The company is integrating with different systems more and more every day, Mr Mayerson continues, and he points to the ‘obvious benefits’ that come from integrating prepress automation with Label Traxx’s proof approval processes, as well as integrating with print and finishing equipment.

‘The same set of integration tools and methodology are being used with our systems at an increasingly rapid pace. Examples could be administrative in nature – like Sales Tax, Accounts Payable or Accounts Receivable integrations. Tools for integrating with Business Intelligence have become increasingly popular as well.’

Smart automation

Acting as the ‘pivotal component of an integrated software ecosystem’, CERM says its label and packaging industry-specific MIS enables businesses to ‘streamline operations, reduce inefficiencies, and capitalise on the opportunities presented by digital transformation and industry consolidation’. The company says that partner integration is in its DNA, and indeed it has developed a formal program of these partnerships to enhance manufacturing automation, which includes leading flexo and digital press manufacturers and finishing equipment suppliers.

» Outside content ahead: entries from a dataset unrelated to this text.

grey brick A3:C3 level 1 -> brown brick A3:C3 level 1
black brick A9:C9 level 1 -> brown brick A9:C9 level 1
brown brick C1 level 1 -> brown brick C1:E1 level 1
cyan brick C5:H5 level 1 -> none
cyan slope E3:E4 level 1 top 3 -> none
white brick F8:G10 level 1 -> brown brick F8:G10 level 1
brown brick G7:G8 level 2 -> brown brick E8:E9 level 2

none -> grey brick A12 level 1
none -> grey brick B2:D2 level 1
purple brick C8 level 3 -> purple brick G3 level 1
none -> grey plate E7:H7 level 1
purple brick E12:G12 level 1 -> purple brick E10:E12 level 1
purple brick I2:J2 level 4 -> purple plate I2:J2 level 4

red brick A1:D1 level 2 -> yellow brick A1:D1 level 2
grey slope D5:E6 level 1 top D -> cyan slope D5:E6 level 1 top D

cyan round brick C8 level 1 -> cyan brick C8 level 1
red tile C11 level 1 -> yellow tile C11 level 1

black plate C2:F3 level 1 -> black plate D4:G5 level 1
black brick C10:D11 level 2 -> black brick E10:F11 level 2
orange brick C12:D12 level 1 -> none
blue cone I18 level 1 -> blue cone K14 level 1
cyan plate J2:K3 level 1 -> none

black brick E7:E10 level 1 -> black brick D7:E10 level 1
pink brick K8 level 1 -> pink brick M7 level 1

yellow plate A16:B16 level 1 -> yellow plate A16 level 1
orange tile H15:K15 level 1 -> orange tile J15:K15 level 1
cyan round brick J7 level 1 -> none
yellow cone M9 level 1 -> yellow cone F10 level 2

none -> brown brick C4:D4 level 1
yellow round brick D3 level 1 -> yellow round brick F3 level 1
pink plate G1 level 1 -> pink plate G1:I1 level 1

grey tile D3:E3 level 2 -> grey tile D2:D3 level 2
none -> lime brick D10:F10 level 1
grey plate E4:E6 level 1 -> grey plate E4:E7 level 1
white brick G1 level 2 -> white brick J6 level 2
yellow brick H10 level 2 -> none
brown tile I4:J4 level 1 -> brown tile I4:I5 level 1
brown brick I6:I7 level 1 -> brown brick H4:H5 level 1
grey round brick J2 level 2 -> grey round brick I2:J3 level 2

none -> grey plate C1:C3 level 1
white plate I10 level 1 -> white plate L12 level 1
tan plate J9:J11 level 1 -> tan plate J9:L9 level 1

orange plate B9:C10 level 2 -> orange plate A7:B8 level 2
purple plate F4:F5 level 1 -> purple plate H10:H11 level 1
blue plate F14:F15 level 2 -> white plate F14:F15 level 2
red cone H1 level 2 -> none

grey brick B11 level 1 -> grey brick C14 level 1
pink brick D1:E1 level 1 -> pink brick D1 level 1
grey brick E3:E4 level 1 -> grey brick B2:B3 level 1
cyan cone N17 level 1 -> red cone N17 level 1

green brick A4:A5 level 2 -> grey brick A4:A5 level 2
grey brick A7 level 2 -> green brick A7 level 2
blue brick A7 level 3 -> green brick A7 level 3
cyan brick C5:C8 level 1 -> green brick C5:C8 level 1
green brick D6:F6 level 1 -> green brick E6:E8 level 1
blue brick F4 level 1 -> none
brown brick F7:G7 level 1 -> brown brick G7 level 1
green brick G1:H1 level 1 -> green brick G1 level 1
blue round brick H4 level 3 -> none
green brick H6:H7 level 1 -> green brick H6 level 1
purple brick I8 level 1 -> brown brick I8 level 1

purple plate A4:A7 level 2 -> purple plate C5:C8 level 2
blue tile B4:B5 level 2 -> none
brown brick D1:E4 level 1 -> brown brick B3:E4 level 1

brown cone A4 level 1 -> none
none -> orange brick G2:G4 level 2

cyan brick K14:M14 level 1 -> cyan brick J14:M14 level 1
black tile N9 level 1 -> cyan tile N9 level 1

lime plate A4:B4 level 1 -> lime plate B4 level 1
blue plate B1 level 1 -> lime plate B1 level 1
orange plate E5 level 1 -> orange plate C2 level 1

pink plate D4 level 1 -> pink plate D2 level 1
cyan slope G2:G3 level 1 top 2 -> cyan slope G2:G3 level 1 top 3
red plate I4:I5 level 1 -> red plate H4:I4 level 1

The interaction of these systems with a centralised MIS means that work can be automated in ‘smart ways’, the company adds – ways that ‘you might not have imagined when focussing on every single workflow element individually’.

Beyond this, CERM highlights a further benefit of this growing trend of centralised information flowing through the MIS/ERP, that can be shared with other systems: the area of regulatory compliance.

‘More and more printers and convertors are struggling with finding experienced people,’ says CERM. ‘Having to comply with new regulations (for example, e-invoicing, PPWR, energy efficiency, renewable sources, and food traceability) is a clear evolution that requires more digitisation, and an up-to-date ERP for the labels and packaging converting industry.’